I don't mean to belittle the success of any of the players who've scored bracelets so far at the 2006 WSOP - I certainly don't have any fancy jewelry decorating my wrists. Winning any top-flight poker tournament takes loads of skill, a ton of focus, sure, but it also takes a dump truck full of luck. With so many skilled, focused poker players entering tournaments alongside the hundreds and hundreds of fish and donkeys who fancy themselves poker stars, luck and fate play as much of a role in determining a winner as anything else.
The record books of the World Series of Poker are filled with names of players who exploded onto the scene with the glory of their first bracelet, only to fade into oblivion when they were unable to repeat the task. Has anyone heard from Reza Payvar lately? What about Ron Kirk? What about Chris Moneymaker? Okay, so Moneymaker has been around; we've at least seen him at the 2006 WSOP. But when has he even come close to repeating the dramatic and spellbinding poker heroics that brought him the 2003 WSOP Main Event title? While it may be unfair to say that "anyone" can win a WSOP bracelet, it's not the first bracelet that's the real gauge of a player's skill, it's the bracelets that come afterwards.
Consistency matters. The World Series of Poker has seen countless Reza Payvars and Ron Kirks, and more than a couple Chris Moneymakers. But the list of names who have won multiple WSOP bracelets is much, much shorter. And it presents a far better idea of who the really skilled players are, and who's just riding the wave of hype. Chances are you've heard of most of the players on the list, even those who've "only" won two bracelets. These include Barry Greenstein, Howard Lederer, and Jennifer Harman. Players with three bracelets include John Juanda and Daniel Negreanu, while further up the food chain are a ton of superstars, but also a couple of players who may not get the face-time on ESPN or the waves of adoring fans that Moneymaker, Raymer, or Hachem might get, but whose resumes put them in poker's upper echelons: Allen Cunningham (four bracelets) and Erik Seidel (seven bracelets).
Cunningham and Seidel are two of the quietest, most unassuming players at the World Series, and while they may not garner much attention from fans when they walk through the casino, you can bet that any pro who shares a table with either man is aware of their presence.
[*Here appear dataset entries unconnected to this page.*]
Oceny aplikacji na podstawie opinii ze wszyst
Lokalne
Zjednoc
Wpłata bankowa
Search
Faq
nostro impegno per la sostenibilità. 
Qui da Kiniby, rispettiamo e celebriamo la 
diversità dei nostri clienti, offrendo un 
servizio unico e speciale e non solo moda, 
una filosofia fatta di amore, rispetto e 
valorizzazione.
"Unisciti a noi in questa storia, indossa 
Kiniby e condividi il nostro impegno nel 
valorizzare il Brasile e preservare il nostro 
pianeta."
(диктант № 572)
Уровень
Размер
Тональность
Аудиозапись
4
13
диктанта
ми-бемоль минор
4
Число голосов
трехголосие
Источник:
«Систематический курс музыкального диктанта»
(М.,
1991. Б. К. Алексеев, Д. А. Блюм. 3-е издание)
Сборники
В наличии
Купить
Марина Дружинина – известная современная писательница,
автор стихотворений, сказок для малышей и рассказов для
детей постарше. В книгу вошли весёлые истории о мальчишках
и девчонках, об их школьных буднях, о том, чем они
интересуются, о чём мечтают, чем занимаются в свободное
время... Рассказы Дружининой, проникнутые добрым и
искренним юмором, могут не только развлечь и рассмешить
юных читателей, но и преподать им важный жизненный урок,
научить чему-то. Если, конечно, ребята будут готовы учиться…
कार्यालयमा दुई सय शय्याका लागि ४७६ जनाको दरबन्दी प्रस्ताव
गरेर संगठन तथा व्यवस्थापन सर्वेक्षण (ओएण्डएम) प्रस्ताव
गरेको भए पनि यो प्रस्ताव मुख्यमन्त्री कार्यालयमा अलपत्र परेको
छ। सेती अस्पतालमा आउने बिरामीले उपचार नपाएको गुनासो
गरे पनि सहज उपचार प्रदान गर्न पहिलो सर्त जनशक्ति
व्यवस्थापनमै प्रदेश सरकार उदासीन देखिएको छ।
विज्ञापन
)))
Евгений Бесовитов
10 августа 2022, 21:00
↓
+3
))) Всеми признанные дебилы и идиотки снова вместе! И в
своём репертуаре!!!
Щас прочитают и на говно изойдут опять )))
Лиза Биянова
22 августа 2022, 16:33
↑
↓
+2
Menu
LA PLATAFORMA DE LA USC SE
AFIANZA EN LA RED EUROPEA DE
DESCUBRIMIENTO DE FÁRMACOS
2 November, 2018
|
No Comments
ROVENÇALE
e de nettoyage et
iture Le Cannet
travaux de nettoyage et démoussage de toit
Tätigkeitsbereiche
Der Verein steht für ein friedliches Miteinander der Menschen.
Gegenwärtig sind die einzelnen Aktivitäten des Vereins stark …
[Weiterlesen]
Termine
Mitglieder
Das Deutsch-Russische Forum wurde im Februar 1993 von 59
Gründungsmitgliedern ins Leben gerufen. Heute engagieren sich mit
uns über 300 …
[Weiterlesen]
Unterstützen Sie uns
Cunningham and Seidel play consistent poker while resisting the hype, and while that may not put them high on the armchair fan's list of favorites, it certainly puts them on the shortlist of poker's very best.
This year has seen a number of first-time bracelet winners at the WSOP. Only time can tell whether people like Jeff Cabanillas, Jeff Madsen, and Eric Kesselman can build from their early successes and prove that they're not just flashes in the proverbial pan - skilled poker players, sure, but players whose single victory proved to be more the exception than the rule. The WSOP is about results, and results are about performance. Consistently replicating the performance that wins bracelets is extremely difficult, but it's how players like Doyle Brunson and Johnny Chan made names for themselves while others fell short.
One player who in an incredibly short amount of time has managed to elevate himself from the mass of one-off winners is William Chen, who two nights ago won his second bracelet at the 2006 WSOP, and who is now garnering tons of attention as a player who may fit the same mold as Cunningham or Seidel - unassuming, quiet, not exactly prime-time material, but consistent and focused, and above all, wildly successful.